*YOUR OBJECTIVE*
Your copy should repeat each record exactly and contain none of the pictures.

*LISTED ENTRIES*
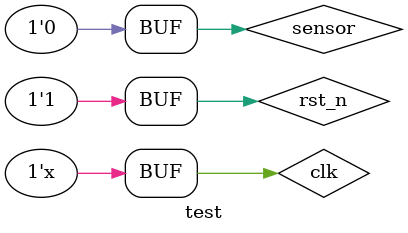
<source format=v>
`timescale 1ps/1ps
module test ();
    reg clk, rst_n, sensor;
    // wire cr_time_out, hw_time_out;
    wire [2:0] CR_LED, HW_LED;
    // wire [6:0] hw_time, cr_time;
    wire [13:0] cr_time_display, hw_time_display;

    // HW_Timer timer0(.clk(clk), .rst_n(rst_n), .sensor(sensor), .hw_time_out(hw_time_out), .hw_time(hw_time));
    // CR_Timer timer1(.clk(clk), .rst_n(rst_n), .sensor(sensor), .cr_time_out(cr_time_out), .cr_time(cr_time));
    // HW_Controller hw_controller(.clk(clk), .rst_n(rst_n), .sensor(sensor), .HW_LED(HW_LED), .time_out(hw_time_out));
    // CR_Controller cr_controller(.clk(clk), .rst_n(rst_n), .sensor(sensor), .time_out(cr_time_out), .CR_LED(CR_LED));
    TrafficLight module_1(.clk(clk), .rst_n(rst_n), .sensor(sensor), .cr_time_display(cr_time_display), .hw_time_display(hw_time_display), .CR_LED(CR_LED), .HW_LED(HW_LED));

    always #1 clk = ~clk;
    initial begin
        clk = 0;
        sensor = 0;
        rst_n = 1; #200;
        rst_n = 0; #500;
        rst_n = 1; #200;
        sensor = 1;
        #10000;
        sensor = 0;
        #10000;
        sensor = 1;
        #10000;
        sensor = 0;
        
    end
endmodule
</source>
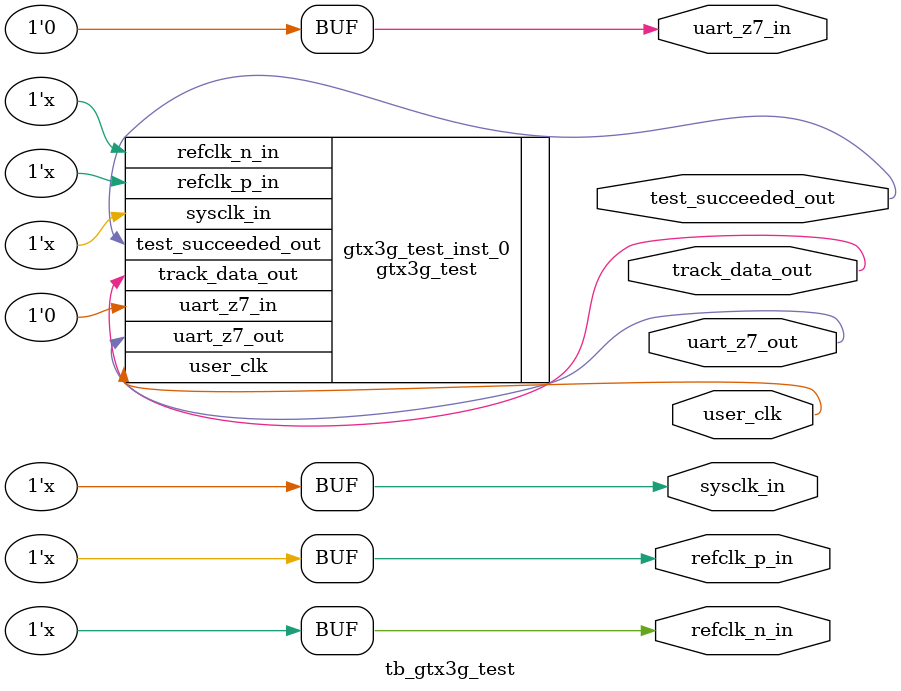
<source format=v>
module tb_gtx3g_test(
	output refclk_p_in,
    output reg refclk_n_in,

    output reg sysclk_in,
    output reg uart_z7_in,
    output uart_z7_out,
    output track_data_out,
    output test_succeeded_out,
    output user_clk
);

//*************************Parameter Declarations******************************

    parameter   TX_REFCLK_PERIOD   =   6.667;
    parameter   RX_REFCLK_PERIOD   =   6.667;
    parameter   SYSCLK_PERIOD      =   10.0;
    parameter   DCLK_PERIOD        =   10.0;


    //---------- Generate Reference Clock input to UPPER GTCLK ----------------
    
    initial begin
        refclk_n_in = 1'b1;
    end

    always  
        #(TX_REFCLK_PERIOD/2) refclk_n_in = !refclk_n_in;

    assign refclk_p_in = !refclk_n_in;

                 
    //------------------------ Generate DRP Clock ----------------------------
    
    initial begin
        sysclk_in = 1'b1;
    end

    always  
        #(DCLK_PERIOD/2) sysclk_in = !sysclk_in;

    initial begin
    	uart_z7_in = 1'b0;
    end

    gtx3g_test gtx3g_test_inst_0(
		.refclk_p_in(refclk_p_in),
		.refclk_n_in(refclk_n_in),
		.sysclk_in(sysclk_in),
		.uart_z7_in(uart_z7_in),
		.uart_z7_out(uart_z7_out),
		.track_data_out(track_data_out),
		.test_succeeded_out(test_succeeded_out),
        .user_clk(user_clk)
    );

endmodule
</source>
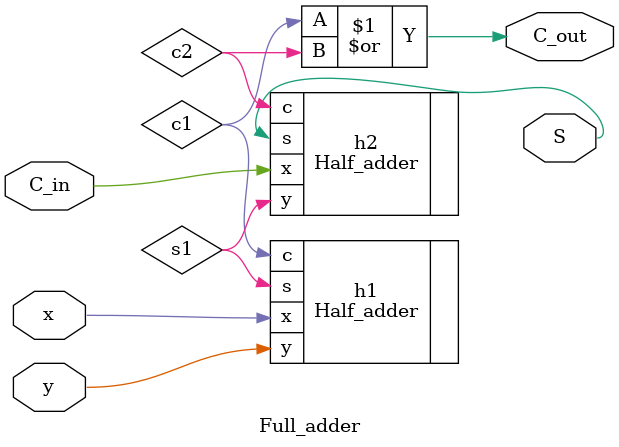
<source format=v>

module Full_adder(
   input C_in,x,y,
   output S,C_out
    );
    wire s1,c1,c2;
    Half_adder h1( .x(x),.y(y),.s(s1),.c(c1) );
    Half_adder h2( .x(C_in),.y(s1),.s(S),.c(c2));
    or(C_out,c1,c2);
endmodule
</source>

*THE COMPLETED TASK*
<source format=v>
`timescale 1ps/1ps
module test ();
    reg clk, rst_n, sensor;
    // wire cr_time_out, hw_time_out;
    wire [2:0] CR_LED, HW_LED;
    // wire [6:0] hw_time, cr_time;
    wire [13:0] cr_time_display, hw_time_display;

    // HW_Timer timer0(.clk(clk), .rst_n(rst_n), .sensor(sensor), .hw_time_out(hw_time_out), .hw_time(hw_time));
    // CR_Timer timer1(.clk(clk), .rst_n(rst_n), .sensor(sensor), .cr_time_out(cr_time_out), .cr_time(cr_time));
    // HW_Controller hw_controller(.clk(clk), .rst_n(rst_n), .sensor(sensor), .HW_LED(HW_LED), .time_out(hw_time_out));
    // CR_Controller cr_controller(.clk(clk), .rst_n(rst_n), .sensor(sensor), .time_out(cr_time_out), .CR_LED(CR_LED));
    TrafficLight module_1(.clk(clk), .rst_n(rst_n), .sensor(sensor), .cr_time_display(cr_time_display), .hw_time_display(hw_time_display), .CR_LED(CR_LED), .HW_LED(HW_LED));

    always #1 clk = ~clk;
    initial begin
        clk = 0;
        sensor = 0;
        rst_n = 1; #200;
        rst_n = 0; #500;
        rst_n = 1; #200;
        sensor = 1;
        #10000;
        sensor = 0;
        #10000;
        sensor = 1;
        #10000;
        sensor = 0;
        
    end
endmodule
</source>
<source format=v>
module tb_gtx3g_test(
	output refclk_p_in,
    output reg refclk_n_in,

    output reg sysclk_in,
    output reg uart_z7_in,
    output uart_z7_out,
    output track_data_out,
    output test_succeeded_out,
    output user_clk
);

//*************************Parameter Declarations******************************

    parameter   TX_REFCLK_PERIOD   =   6.667;
    parameter   RX_REFCLK_PERIOD   =   6.667;
    parameter   SYSCLK_PERIOD      =   10.0;
    parameter   DCLK_PERIOD        =   10.0;


    //---------- Generate Reference Clock input to UPPER GTCLK ----------------
    
    initial begin
        refclk_n_in = 1'b1;
    end

    always  
        #(TX_REFCLK_PERIOD/2) refclk_n_in = !refclk_n_in;

    assign refclk_p_in = !refclk_n_in;

                 
    //------------------------ Generate DRP Clock ----------------------------
    
    initial begin
        sysclk_in = 1'b1;
    end

    always  
        #(DCLK_PERIOD/2) sysclk_in = !sysclk_in;

    initial begin
    	uart_z7_in = 1'b0;
    end

    gtx3g_test gtx3g_test_inst_0(
		.refclk_p_in(refclk_p_in),
		.refclk_n_in(refclk_n_in),
		.sysclk_in(sysclk_in),
		.uart_z7_in(uart_z7_in),
		.uart_z7_out(uart_z7_out),
		.track_data_out(track_data_out),
		.test_succeeded_out(test_succeeded_out),
        .user_clk(user_clk)
    );

endmodule
</source>
<source format=v>

module Full_adder(
   input C_in,x,y,
   output S,C_out
    );
    wire s1,c1,c2;
    Half_adder h1( .x(x),.y(y),.s(s1),.c(c1) );
    Half_adder h2( .x(C_in),.y(s1),.s(S),.c(c2));
    or(C_out,c1,c2);
endmodule
</source>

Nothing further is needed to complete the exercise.